Specifically, if the rate of demand is \(\lambda\), and one places orders of size \(Q\) on each required replenishment, then the frequency of replenishments will be \(\frac{\lambda}{Q}\). If the transaction cost is \(K\), and the holding cost is \(h\) per item per unit of time, then the amortized rate at which costs are paid will be \(\frac{K \lambda}{Q} + \frac{Qh}{2}\) (the first term here comes from the transaction costs, and the second term here comes from the holding costs, noting that the amount of inventory over time will be uniformly distributed between \(Q\) and \(0\), and thus \(\frac{Q}{2}\) on average).

What’s important about this expression is that it contains one term directly proportional to \(Q\) (the holding costs) and one term inversely proportional to \(Q\) (the transaction costs).

Thus, the geometric mean of these two terms is a constant, and by applying the inequality of geometric and arithmetic means, we know the minimum is reached when the two terms are made equal, at which point the sum is twice that geometric mean.

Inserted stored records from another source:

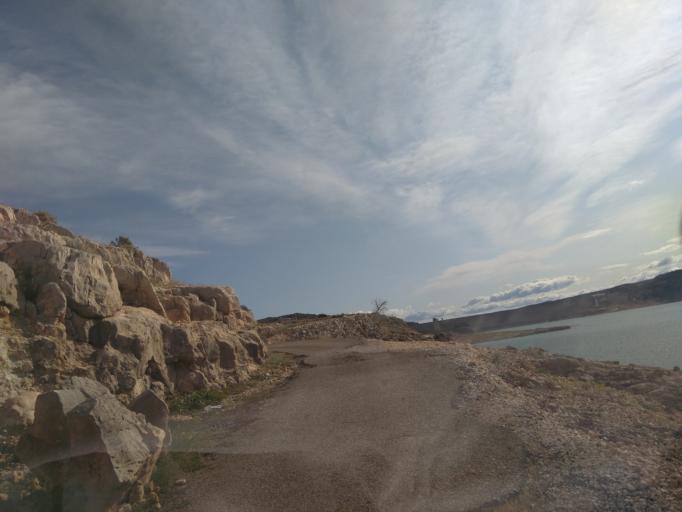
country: ES
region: Valencia
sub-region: Provincia de Valencia
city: Sumacarcer
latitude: 39.1534
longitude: -0.6568
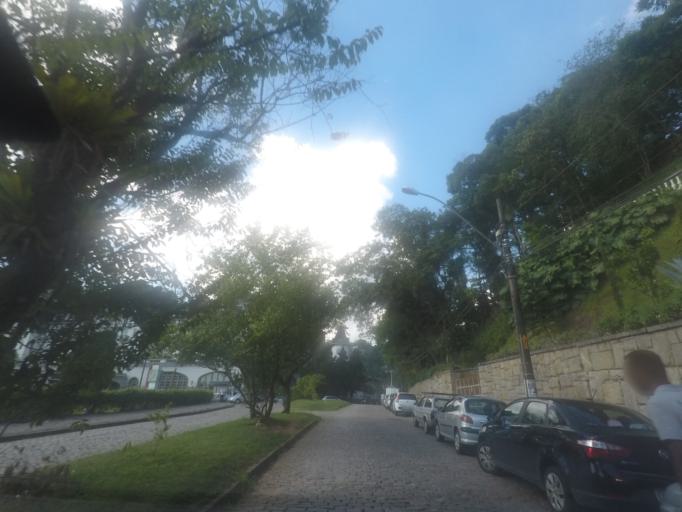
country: BR
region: Rio de Janeiro
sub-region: Petropolis
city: Petropolis
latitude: -22.5284
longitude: -43.2120
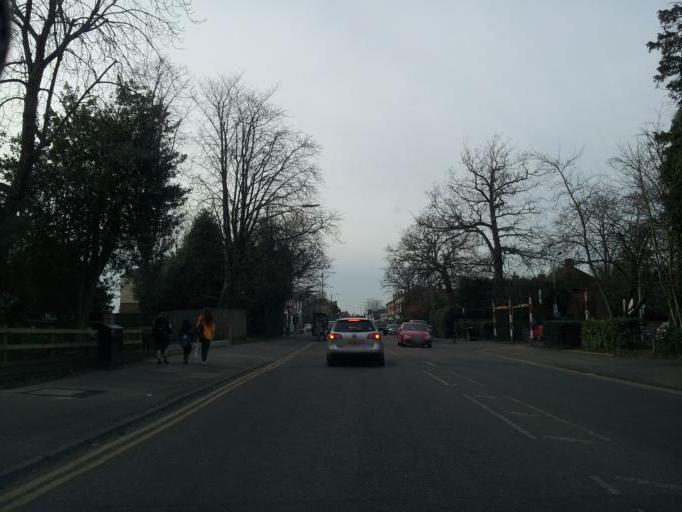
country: GB
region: England
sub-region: Hertfordshire
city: Bushey
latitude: 51.6339
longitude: -0.3411
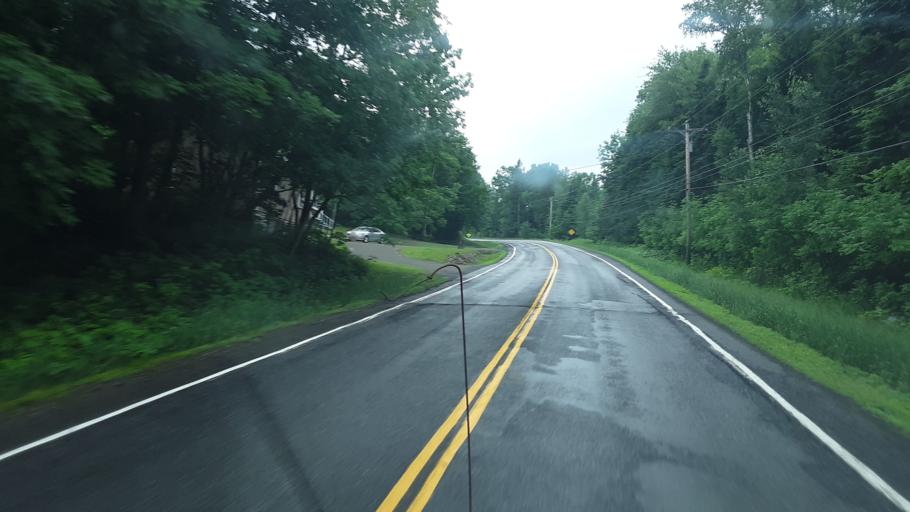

Specifically, letting \(A = K \lambda\) and \(B = \frac{Q}{2}\) for convenience, our sum is \(A/Q + BQ\), the geometric mean of its two terms is \(\sqrt{AB}\), the sum is minimized when the two terms are made equal by setting \(Q = \sqrt{A/B}\), and in this case the sum comes out to \(2 \sqrt{AB}\).

We have now completely solved the “Economic Order Quantity” problem, as such. This is just a simple toy problem, just an exercise in elementary algebra, but it begins to illustrate the idea of trade-offs of holding costs vs. order frequency, which often comes up in supply chain theory.

(You may note how we did not consider in our analysis either the revenue gained from selling items, or the cost per item our supplier may charge us beyond the fixed transaction cost of placing an order in itself. These might be considered the two most basic terms of the profit of our business! But that’s because these are both irrelevant to the minimization problem at hand: the rate of revenue gained from selling items is constant, given the constant demand, and similarly, since we purchase items at the same amortized rate that we sell them, the corresponding component of the ordering cost is constant as well.)

Incidentally, note how, by suitable choice of units, every instance of this problem is simply an examination of the dynamics of the function \(X + \frac{1}{X}\); this tells us how poorly we do if instead of choosing the optimal \(Q\), we instead must choose a value \(rQ\) (modifying the order quantity from its optimal value by a factor of \(r\) will inflate the incurred costs by a factor of \(\left(r + \frac{1}{r}\right)/2\)). And, by connecting this problem to the arithmetic/geometric mean inequality, we quickly connect it to a whole web of interesting and well-studied other mathematics.

Much of this is obscured in all the traditional writeups of the Economic Order Quantity I see, which, instead of noting the arithmetic/geometric mean inequality, carry out the optimization by taking derivatives and setting the derivative to zero. This does at least connect to another notable aspect of the problem which comes up again throughout supply chain theory (the “convexity” of the cost function whose minimum is sought, such that the minimum is precisely the point at which marginal costs shift from decreasing to increasing), but at the cost (heh) of making it seem far less elementary than it really is (as though it requires calculus, and not merely basic algebra). C’est la vie.

Anyway, I will likely have another post on the arithmetic/geometric mean inequality to come at some point, as well as a post on the concept of function convexity, both from the point of view of pure mathematics and highlighting some of its extremely important applications in supply chain theory (including the generalization to the concept of “K-convexity”, a beautiful bit of mathematics that seems to live in supply chain theory alone and not yet have found other uses).